Jesus now has the opportunity to live life as an ordinary man. He marries Mary Magdalene (Barbara Hershey), and after her death he lives with Mary and Martha, raising a large family and growing old, happily working as a carpenter, and indulging in the pleasures that men take for granted. “I live like a man now. I work, eat, have children. I enjoy my life. For the first time I’m enjoying it, do you hear what I’m saying?” he tells Paul when he overhears the preacher telling a crowd about Christ’s death and resurrection, but he is told that the meaning of his story is more important to the world than the truth of it – print the legend. Finally, Jesus comes to realise that his place truly was on the cross and that this vision of an alternative life is nothing more than Satan’s final, seductive temptation. As a 70-year-old Jesus lies on his deathbed, Judas appears and labels him a traitor for cowardly refusing to play his part in the overall scheme. Jesus crawls outside to beg forgiveness from God: “I want to bring salvation, Father! Take me back! Make a feast! Welcome me home, I want to be your son!” and when he finds himself back on the cross, ready to die, the moment is all the more resonant because we have seen what he desired and sacrificed for us. He earns the right to say, “It is accomplished!”

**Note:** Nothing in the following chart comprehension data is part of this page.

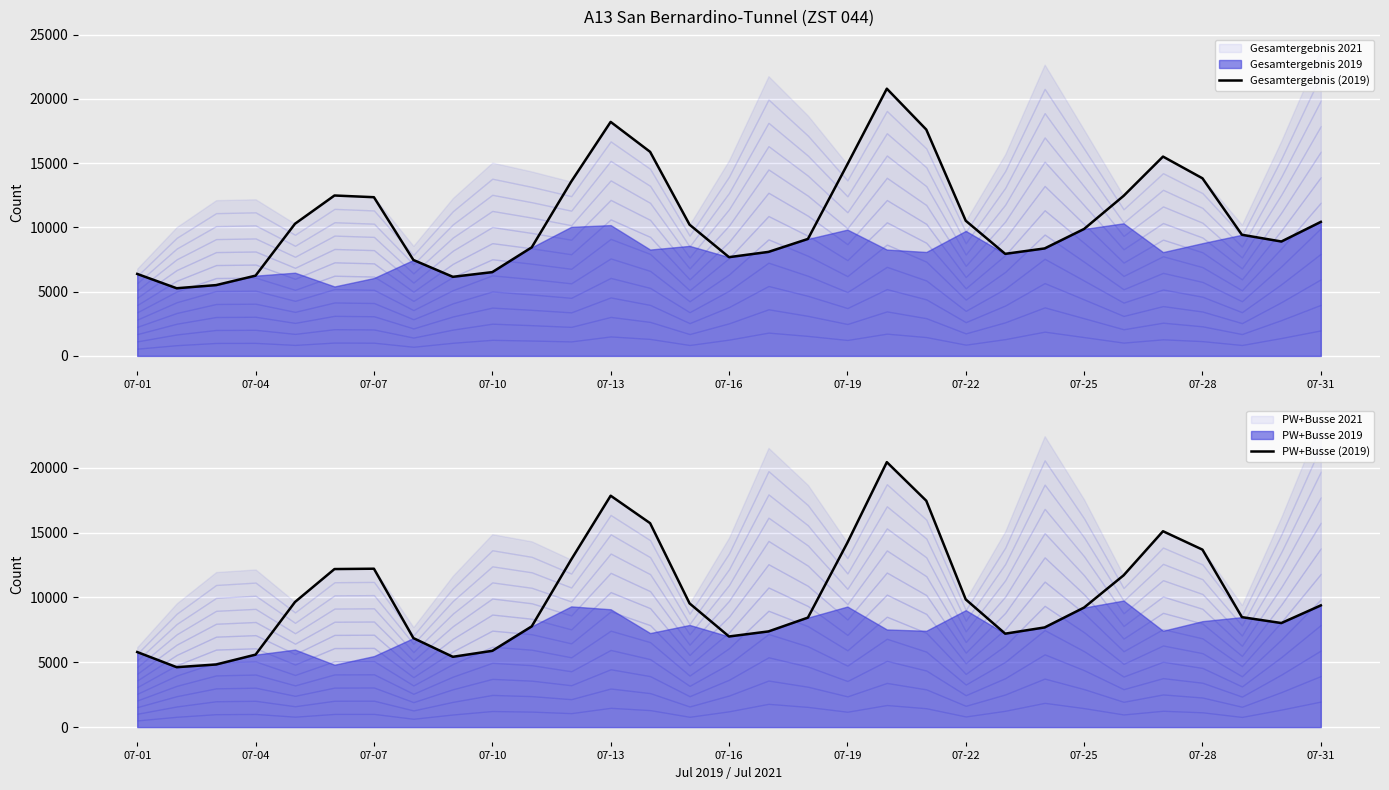

Reading right to left, extract all data points from this chart.

Gesamtergebnis (2019): 10434	8906	9431	13826	15516	12454	9884	8367	7946	10523	17619	20800	14911	9106	8098	7688	10216	15886	18216	13568	8453	6523	6158	7469	12354	12487	10289	6249	5513	5268	6383
PW+Busse (2019): 9391	8029	8484	13692	15112	11706	9225	7690	7209	9851	17463	20443	14226	8448	7382	6992	9544	15734	17853	12924	7773	5885	5424	6867	12220	12194	9654	5591	4831	4623	5791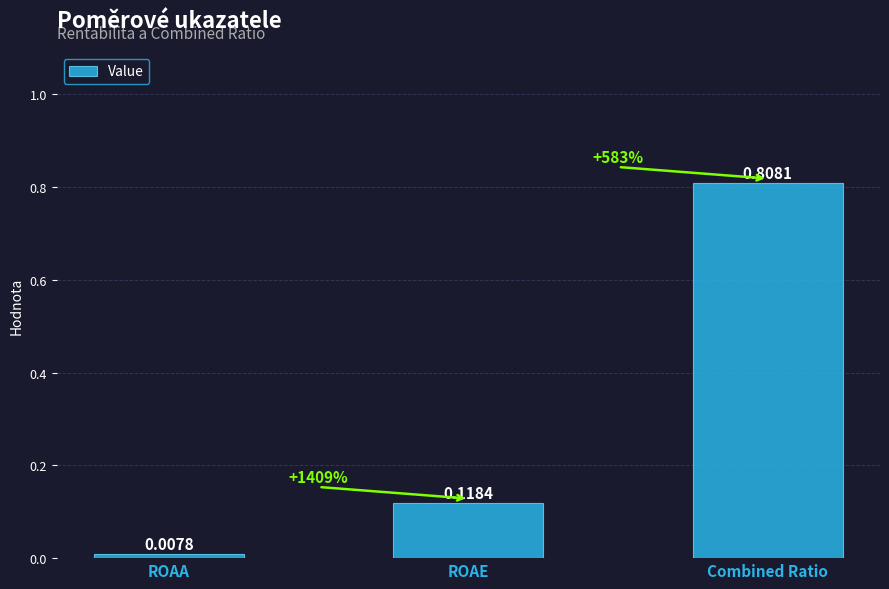

What position from the left is ROAA?

1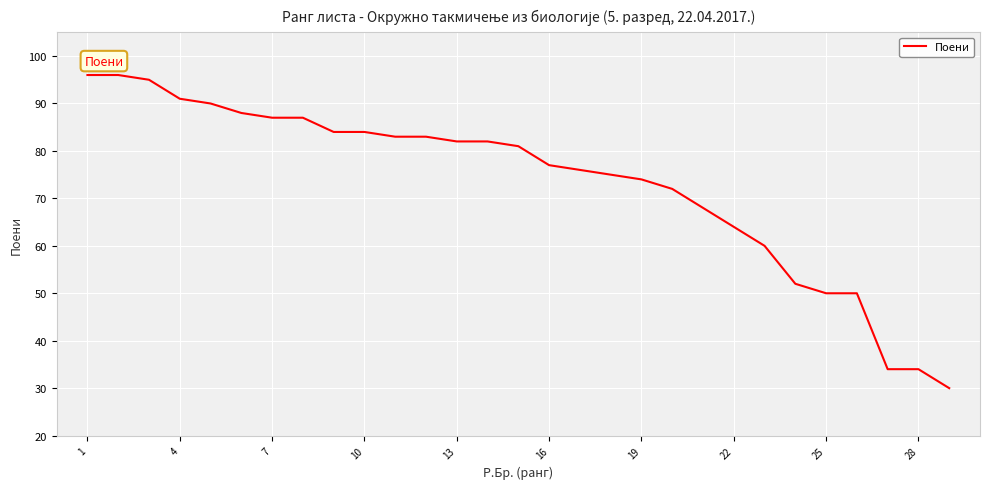

What is the smallest value displayed?

30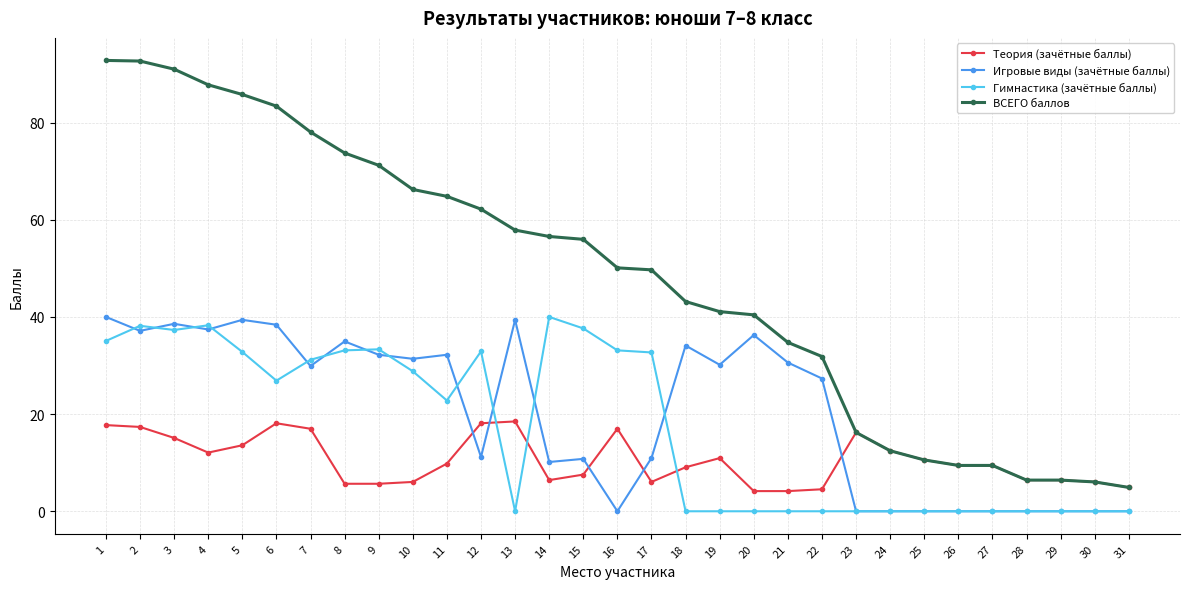

Which series has the largest total across all categories?

ВСЕГО баллов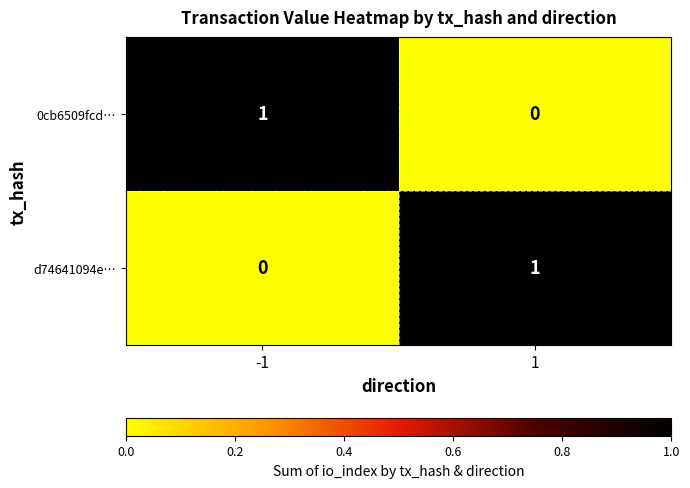

What is the greatest value displayed?

1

Far from being a blasphemous film, The Last Temptation of Christ strikes me as one of the most powerful and sincere affirmations of faith in all of cinema. It is the work of a director wrestling with his own ideas about his subject even as he makes it, searching for answers and inviting us all to share in his quest. Almost 25 years on, this is still the most anomalous film in Scorsese’s oeuvre, in the way it looks, the way it sounds (Peter Gabriel’s score – at once archaic and modern, foreign and familiar – is a masterpiece in itself), and more specifically in the way it feels. I find it to be his most deeply moving picture and a film that grows richer with each viewing, and if you can disregard any preconceived notions about the movie, if you can simply consider “what’s in the frame and what’s out,” then there’s every chance you’ll come away with a deeper understanding of Jesus, Scorsese, and your own relationship to both.